Мои размышления прервал гнусавый детский голос.

– Учитель! Вы здесь?

Квазимодо перевалился через порог лазарета. Чёрная накидка волочилась за ним. Капюшон откинулся назад, выставляя напоказ безобразное лицо в ореоле жёстких рыжих кудрей. В руке у него была надкусанная маисовая лепёшка.

– Где ты это взял? – спросил я. – Кажется, мы говорили о том, что воровать еду нельзя.

– Старухи меня угостили, – ответил он с набитым ртом. – Добрые старухи.

– Я же велел тебе сидеть в коридоре.

– Мне стало скучно. А кто эта дама? Что у неё болит?

С беспардонностью, присущей малым детям и юродивым, он указал пальцем на Пакетту. Когда я повернулся к ней лицом, чтобы объяснить поведение подопечного, меня ошеломило выражение её глаз. Она смотрела на Квазимодо так, будто он был не просто горбатым ребёнком, а настоящим исчадием ада.

– Вот он, колдун! – воскликнула она. – Это он ползал по полу моей спальни. Это он помог цыганкам выкрасть мою дочь. Сжечь колдуна!

Квазимодо разглядывал её, криво ухмылялась. Её ярость явно забавляла его. Ничего подобного он раньше не видел. На крик Пакетты сбежались монахини. Вид безобразного ребёнка и беснующейся девицы с разметавшимися волосами напускала на них страх. Подняв руку, я дал сёстрам знать, что их вмешательство не требовалось.

– Мадемуазель больше не доставит вам неудобств, – сказал я. – Благодарю вас за оказанное ей гостеприимство. Господь наградит вас.

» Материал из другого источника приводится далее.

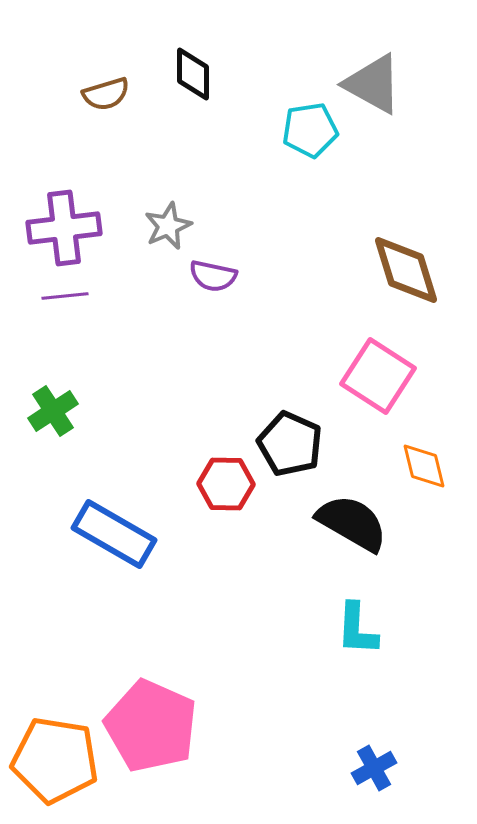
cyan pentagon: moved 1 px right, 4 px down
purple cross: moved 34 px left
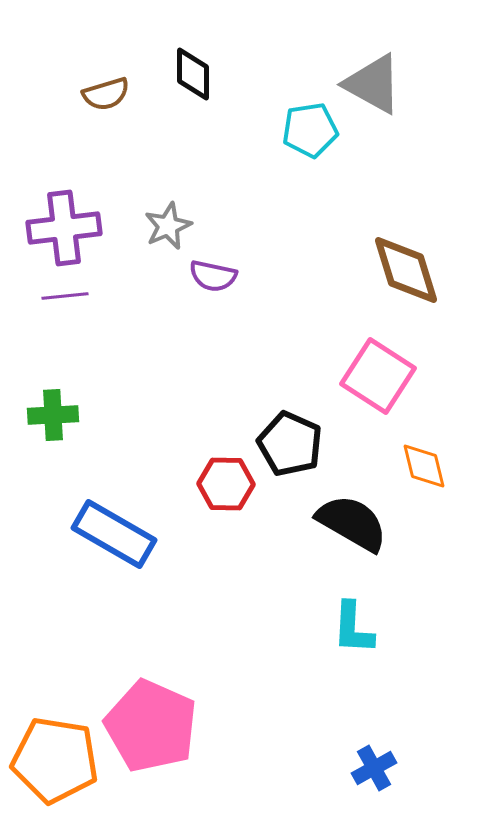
green cross: moved 4 px down; rotated 30 degrees clockwise
cyan L-shape: moved 4 px left, 1 px up
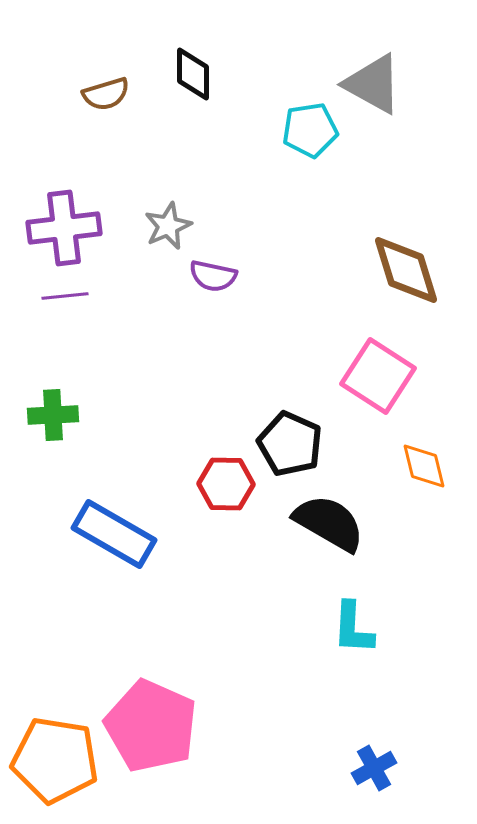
black semicircle: moved 23 px left
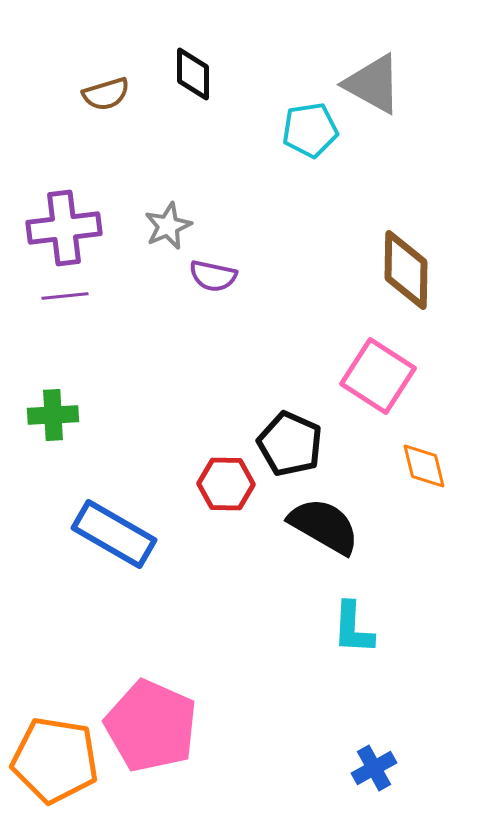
brown diamond: rotated 18 degrees clockwise
black semicircle: moved 5 px left, 3 px down
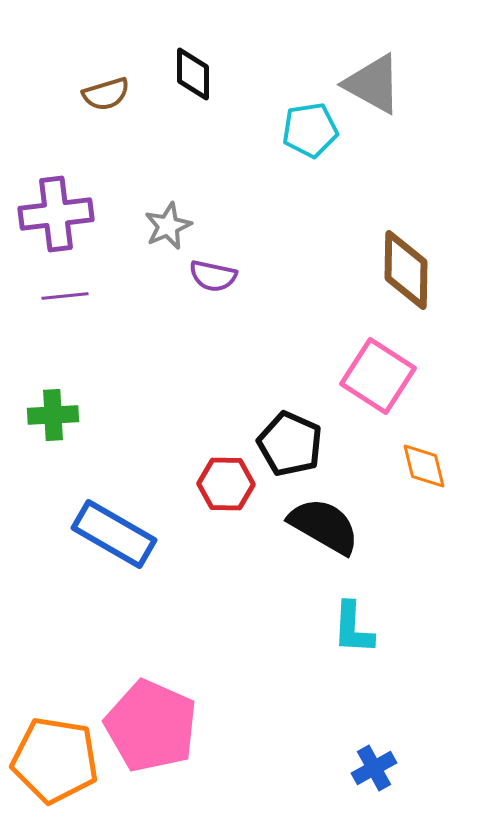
purple cross: moved 8 px left, 14 px up
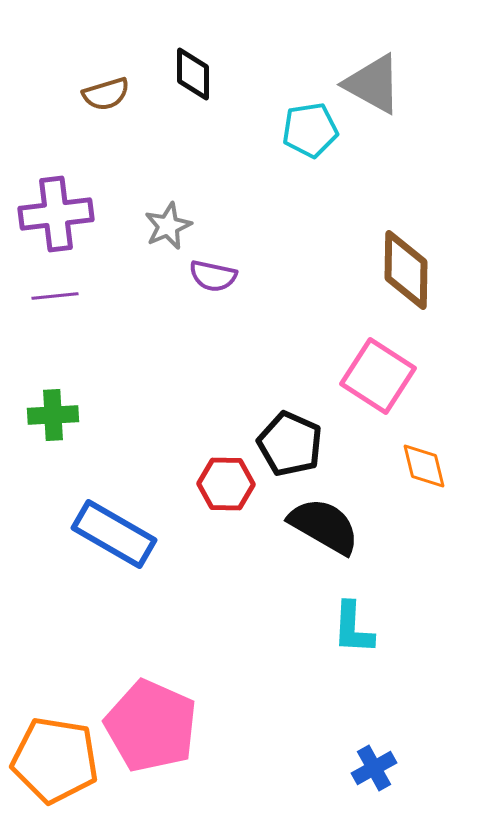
purple line: moved 10 px left
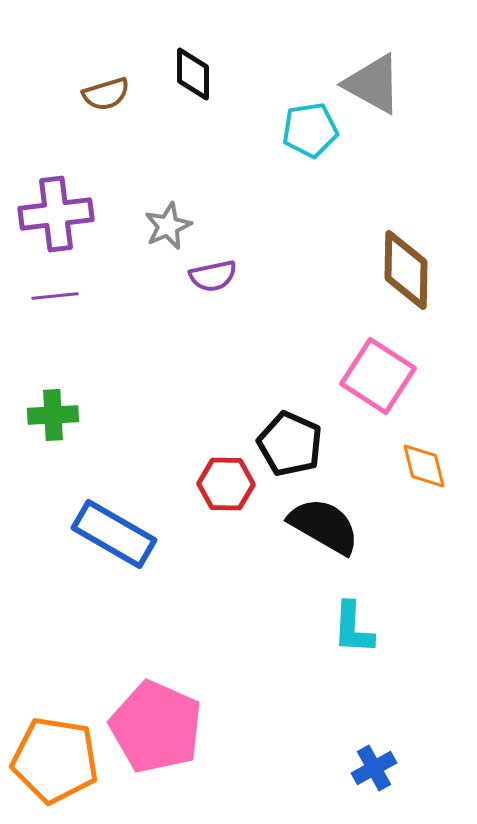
purple semicircle: rotated 24 degrees counterclockwise
pink pentagon: moved 5 px right, 1 px down
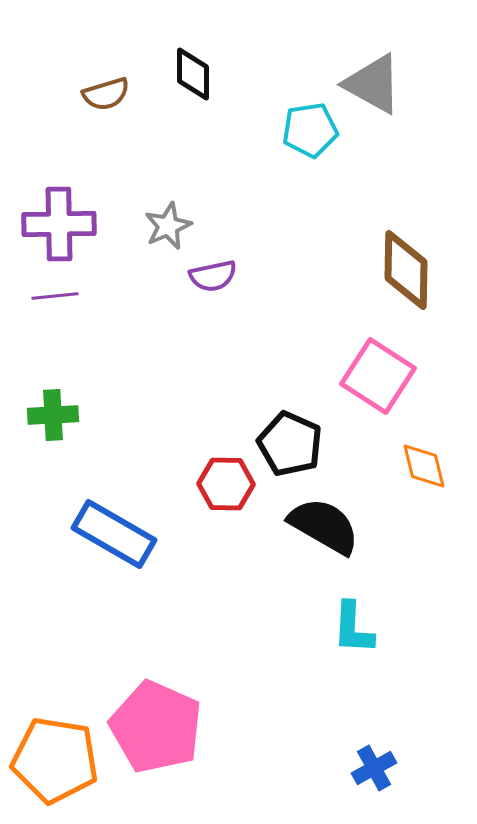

В тот же вечер с разрешения епископа я распорядился заточить девицу Пакетту Гиберто в Крысиную Нору на Гревской площади. Эта ниша, выдолбленная в стене Роландовой башни, служила преждевременной могилой тем скорбящим женщинам, матерям, вдовам и дочерям, которые пожелали, предавшись великому горю или раскаянию, схоронить себя заживо, чтобы молиться за себя и других. Это было самое безопасное место, которое пришло на ум. Пакетта не сопротивлялась, когда её замуровали в келью, предварительно надев на неё бесформенное веретище поверх её изношенной одежды, в которой она прибыла в Париж.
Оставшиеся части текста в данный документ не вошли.